After playing for some time a player may want the character to grow in abilities. At this point a developing character can exceed the initial GM-set level limits. Character development, or “experience”, is handled as described below.
5.1 Subjective Character Development
Or the GM can simply award an improvement in a trait she feels deserves to be raised.
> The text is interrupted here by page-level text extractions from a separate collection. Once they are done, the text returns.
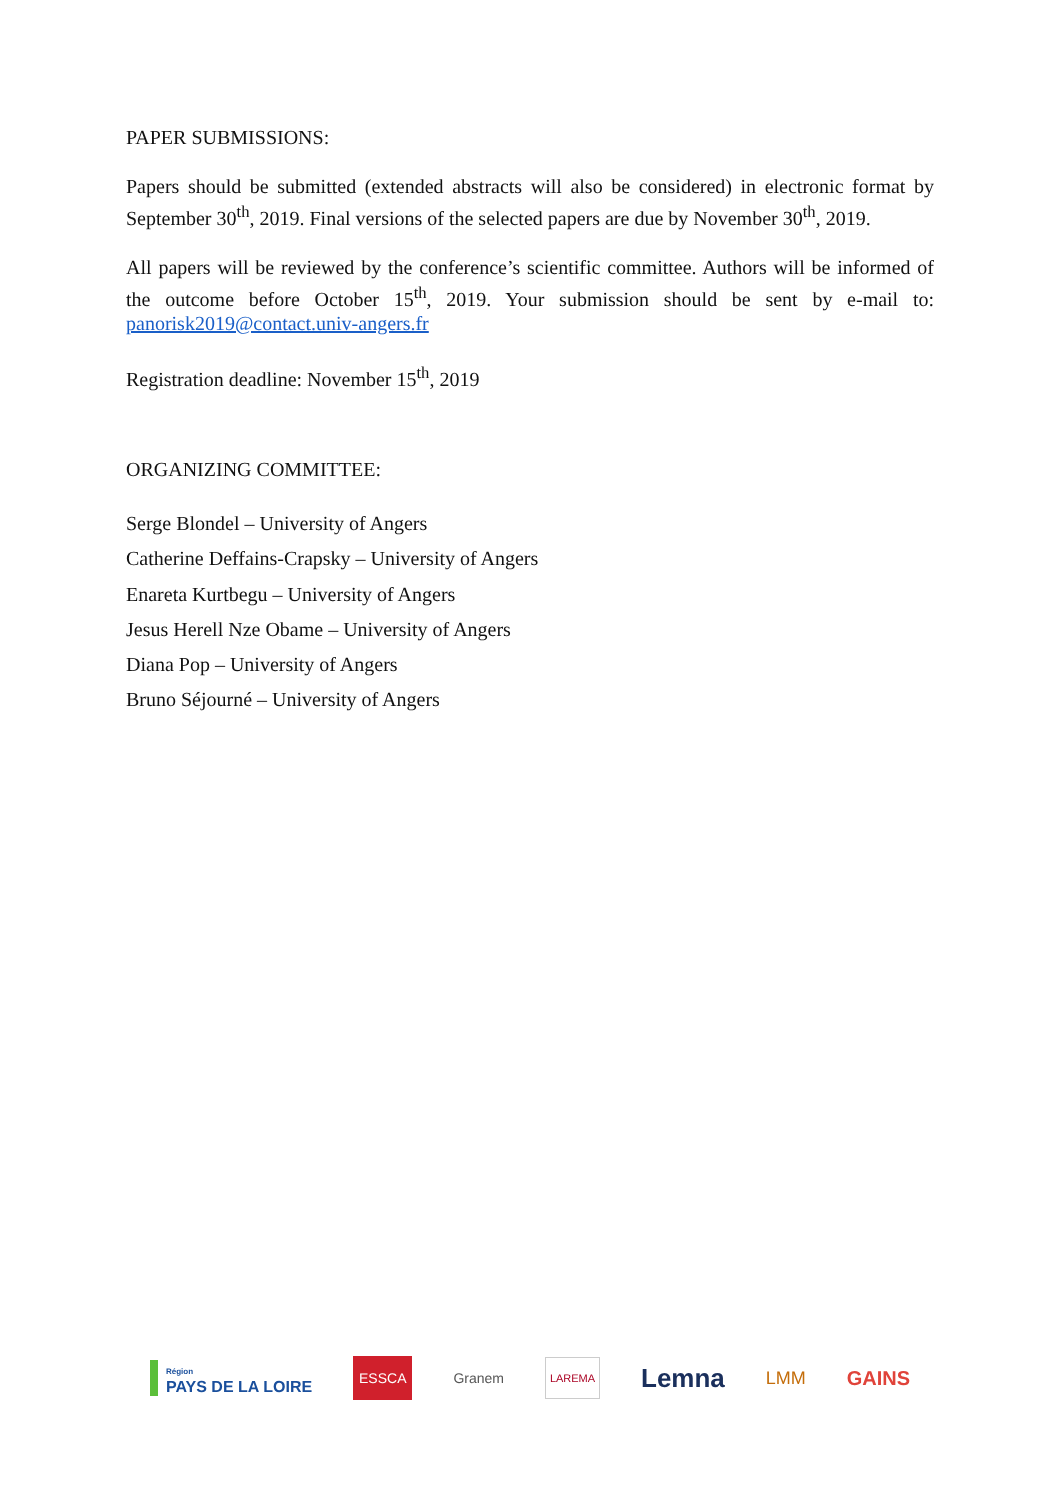PAPER SUBMISSIONS:
Papers should be submitted (extended abstracts will also be considered) in electronic format by September 30<sup>th</sup>, 2019. Final versions of the selected papers are due by November 30<sup>th</sup>, 2019.
All papers will be reviewed by the conference’s scientific committee. Authors will be informed of the outcome before October 15<sup>th</sup>, 2019. Your submission should be sent by e-mail to: panorisk2019@contact.univ-angers.fr
Registration deadline: November 15<sup>th</sup>, 2019
ORGANIZING COMMITTEE:
Serge Blondel – University of Angers
Catherine Deffains-Crapsky – University of Angers
Enareta Kurtbegu – University of Angers
Jesus Herell Nze Obame – University of Angers
Diana Pop – University of Angers
Bruno Séjourné – University of Angers
Région
PAYS DE LA LOIRE
ESSCA
Granem
LAREMA
Lemna
LMM GAINS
In these cases, there is never a corresponding reduction of another trait - this is character development, not creation.
5.2 Objective Character Development
Raising a skill from: | To: | Costs: |
Terrible | Poor | 1 XP |
Poor | Mediocre | 1 XP |
Mediocre | Fair | 1 XP |
Fair | Good | 2 XP |
Good | Great | 4 XP |
Great | Superb | 8 XP |
Superb | Legendary | 16 XP + GM permission |
Legendary | Legendary 2nd | 30 XP + GM permission |
Each additional level of Legendary | Legendary + | 50 XP + GM permission |
· Raising an attribute: Triple the cost for skills of the same level.
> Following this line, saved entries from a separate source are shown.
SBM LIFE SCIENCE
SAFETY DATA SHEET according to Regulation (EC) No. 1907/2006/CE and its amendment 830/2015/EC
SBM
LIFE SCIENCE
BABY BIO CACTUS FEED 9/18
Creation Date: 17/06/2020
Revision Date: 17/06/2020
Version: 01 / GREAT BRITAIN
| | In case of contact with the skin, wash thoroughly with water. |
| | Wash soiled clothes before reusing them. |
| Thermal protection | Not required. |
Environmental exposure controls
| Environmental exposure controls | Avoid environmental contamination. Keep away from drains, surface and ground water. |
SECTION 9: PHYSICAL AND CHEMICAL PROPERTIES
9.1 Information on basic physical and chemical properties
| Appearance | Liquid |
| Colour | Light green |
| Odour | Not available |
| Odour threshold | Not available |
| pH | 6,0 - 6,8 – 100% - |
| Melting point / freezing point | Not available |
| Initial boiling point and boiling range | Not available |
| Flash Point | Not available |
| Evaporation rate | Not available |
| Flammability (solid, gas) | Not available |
· Adding a gift: 4 XP (or more) + GM approval.
· Adding a supernormal power: 8 XP (or more) + GM approval.
· Buying a Meta Point: 6 XP
A trait can only be raised one level at a time.
The GM may require that the player only raise traits that were used significantly during an adventure, or that the character find a skilled teacher who knows the skill and will agree to train the character. If a long campaign is planned, these MP costs could be doubled to allow room for character growth. Defining skills narrowly will also ensure characters don't become too powerful too quickly.
As a guideline, good roleplaying should be rewarded with one or two XP per gaming session, great with three XP, with an upper suggested limit of four XP for flawless roleplaying. Players may save XP as long as they wish.